En annonçant une réduction marquée de son offre, l'Organisation des pays exportateurs de pétrole (Opep) risque d'ouvrir une brèche pour les producteurs américains au moment où la rhétorique du futur président Donald Trump leur donne déjà le vent en poupe.
1,2 million de barils par jour (bj): c'est ce que l'Opep compte produire en moins à partir de janvier, selon une décision annoncée mercredi au grand soulagement d'un marché sur lequel les cours peinaient à se relancer depuis des mois.
Mais c'est aussi, à peu de choses près, la baisse de la production américaine depuis un an et demi, passée à un peu plus de 8,5 millions de bj en septembre dernier par rapport à un pic de plus de 9,6 millions en avril 2015.
"Les compagnies américaines vont (...) sauter sur l'occasion", écrivent les analystes de Morgan Stanley (NYSE:MS) dans une note publiée après la décision de l'Opep, évoquant la perspective de "cours plus élevés".
De fait, la reprise du marché, qui a déjà gagné plus de 10% et repassé 50 dollars dans la foulée de l'accord, est l'objectif principal du cartel. Mais si elle perdure, elle sera le gage d'une rentabilité qui donnerait aux producteurs américains la tentation de relancer leur activité, au risque d'inonder de nouveau le marché et de faire mécaniquement déprimer les cours.
"Bizarrement, quand les ministres du pétrole (de l'Opep) ont été interrogés sur cette éventualité, ils n'ont pas semblé s'inquiéter", se sont étonnés les experts de Morgan Stanley.
Estimant qu'il fallait entre six et neuf mois aux compagnies pour répercuter les fluctuations du marché, ils prévenaient que la production américaine risquait de bondir lors de la deuxième moitié de 2017, au moment même où l'Opep pourrait être tentée de faire repartir la sienne après avoir appliqué son accord.
Plus que les producteurs traditionnels de pétrole américain, dont l'activité est restée plutôt stable ces dernières années, c'est l'exploitation des hydrocarbures de schiste qui est surveillée avec attention car elle est très réactive au marché et, à elle seule, a presque fait doubler la production américaine entre 2010 et 2015.
Avant même la décision de l'Opep, le contexte politique intérieur semblait déjà engageant, car le futur président, le républicain Donald Trump, a multiplié pendant sa campagne électorale les promesses de mesures favorables au secteur, s'engageant à "lever les restrictions sur l'énergie américaine".
- Dernier mot au marché -
"Ces mesures pourraient considérablement déprimer les cours du pétrole, puisque M. Trump a promis de promouvoir les investissements dans le secteur du pétrole de schiste, d'ouvrir à l'exploitation une plus grande partie du domaine fédéral, ainsi que d'encourager le développement énergétique en mer", note Patrick Dennis, d'Oxford Economics.

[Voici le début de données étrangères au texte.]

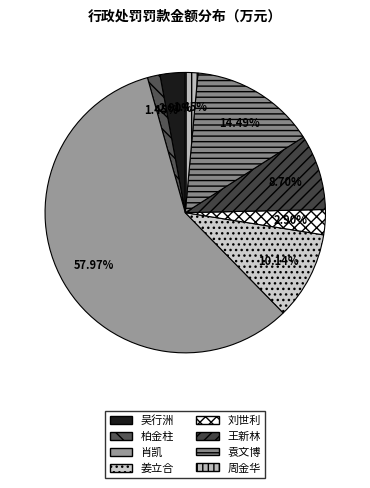

Is there a majority slice in this chart?

Yes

Quant à une politique de déréglementation, notamment par rapport aux effets controversés de la "fracturation hydraulique" dans le schiste, les atermoiements de l'agence américaine de protection de l'environnement (EPA), qui a publié une étude aux conclusions apparemment rassurantes sur le sujet avant de rétracter son communiqué de presse, laissent la voie ouverte aux spéculations.
Reste que le flou règne sur les réelles intentions de M. Trump, qui a maintenu ces dernières semaines l'ambigüité sur sa position quant au changement climatique.
En tout état de cause, l'économie des Etats-Unis fonctionne de manière bien plus libérale que la majeure partie des pays producteurs, chez qui la politique énergétique reste imprimée par les gouvernements, et, comme l'avançait encore fin novembre le PDG du français Total (PA:TOTF), l'attitude des producteurs américains dépendra plus du marché que de M. Trump.
C'est donc bien l'Opep et la mise en oeuvre réussie ou non de son accord qui semblent détenir la clé, au moment où des observateurs se montrent déjà prudents sur la capacité du cartel à faire respecter ce pacte, malgré la mise en place d'un comité de surveillance et l'imposition de quotas précis à chaque membre.
"Les producteurs américains de schiste vont accélérer un peu leur activité, mais ils vont y aller lentement", avance Carl Larry, de Frost & Sullivan, soulignant que les compagnies gardent le souvenir d'un pétrole presque tombé à 25 dollars le baril début 2016 face à la surabondance générale.
"Cette fois, ils vont être très prudents", a-t-il conclu.